Are progressive organizations exempt from the usual processes and struggles that are part of relatively formal organizations? Aside from members' values that might militate against hierarchy, rigid rules and job duties, and all that goes with bureaucracy, why shouldn't progressive organizations succumb to the pressures separate the ideals from the real daily firefights within and between organizations? Seems like Michels is more than a little relevant here, no?
I would agree with Doug Henwood - it doesn't take rocket science to figure out that the dull compulsion to labor within organizations diverts energy and attention to the daily struggles of politicking within organizations. Politicking is a lot about bargaining, brokering, placating, and posturing
- some for the good ol big fight, some to save one's ass and hold onto power, some to show off for the little folks, some to fix things between orgs. and so on. Ultimately, getting power, which is getting $$$, takes center stage.
Routinization, cooptation, incorporation, these all have their indepedent effects. Constructing organizations that resist these and other temptations require a lot of effort and special circumstances. Don't know that many have survive outside the lab. For me, at least, the measure is in the long haul. Then again, perhaps our expectations should be set accordingly.
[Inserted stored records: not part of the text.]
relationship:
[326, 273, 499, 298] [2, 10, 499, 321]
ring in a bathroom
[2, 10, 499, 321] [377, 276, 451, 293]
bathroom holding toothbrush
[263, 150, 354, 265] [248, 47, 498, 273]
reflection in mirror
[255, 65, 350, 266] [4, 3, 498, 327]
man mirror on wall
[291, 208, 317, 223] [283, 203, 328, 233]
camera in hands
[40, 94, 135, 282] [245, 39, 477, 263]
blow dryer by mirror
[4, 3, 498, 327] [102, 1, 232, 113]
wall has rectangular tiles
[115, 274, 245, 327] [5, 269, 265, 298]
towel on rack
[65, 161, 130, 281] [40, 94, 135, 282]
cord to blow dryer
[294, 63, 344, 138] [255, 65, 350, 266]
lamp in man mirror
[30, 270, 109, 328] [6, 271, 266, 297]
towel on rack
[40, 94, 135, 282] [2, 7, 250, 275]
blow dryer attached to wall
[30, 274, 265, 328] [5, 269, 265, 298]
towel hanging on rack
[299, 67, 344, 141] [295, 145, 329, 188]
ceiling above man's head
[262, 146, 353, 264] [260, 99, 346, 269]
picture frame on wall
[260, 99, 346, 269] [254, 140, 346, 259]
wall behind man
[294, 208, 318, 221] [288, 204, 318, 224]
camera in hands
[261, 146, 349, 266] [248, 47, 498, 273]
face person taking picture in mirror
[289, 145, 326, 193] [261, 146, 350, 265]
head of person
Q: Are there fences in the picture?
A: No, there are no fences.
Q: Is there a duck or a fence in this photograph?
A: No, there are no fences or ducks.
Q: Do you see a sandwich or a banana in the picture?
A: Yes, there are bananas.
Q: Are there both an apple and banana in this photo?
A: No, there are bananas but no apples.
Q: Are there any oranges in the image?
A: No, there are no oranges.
> At the latest AFT-Oregon convention, we elected a good, progressive slate
> of activists, a real victory for working people. But it wouldn't have
> happened without years and years of trench fighting, struggle, vicious
> conflicts, etc. Somehow we global Leftists have to square the magic
> circle, and think with the power and acuity of an Adorno, while acting
> with the decisiveness of a Brecht. It's a damnably tough contradiction,
> the kind which tears hunks of flesh out of you, but also the kind which
> can detonate political earthquakes. Postmodernism will have its
> revolutions, just you wait.
>
> -- Dennis
Sometimes it must be like waiting for Godot?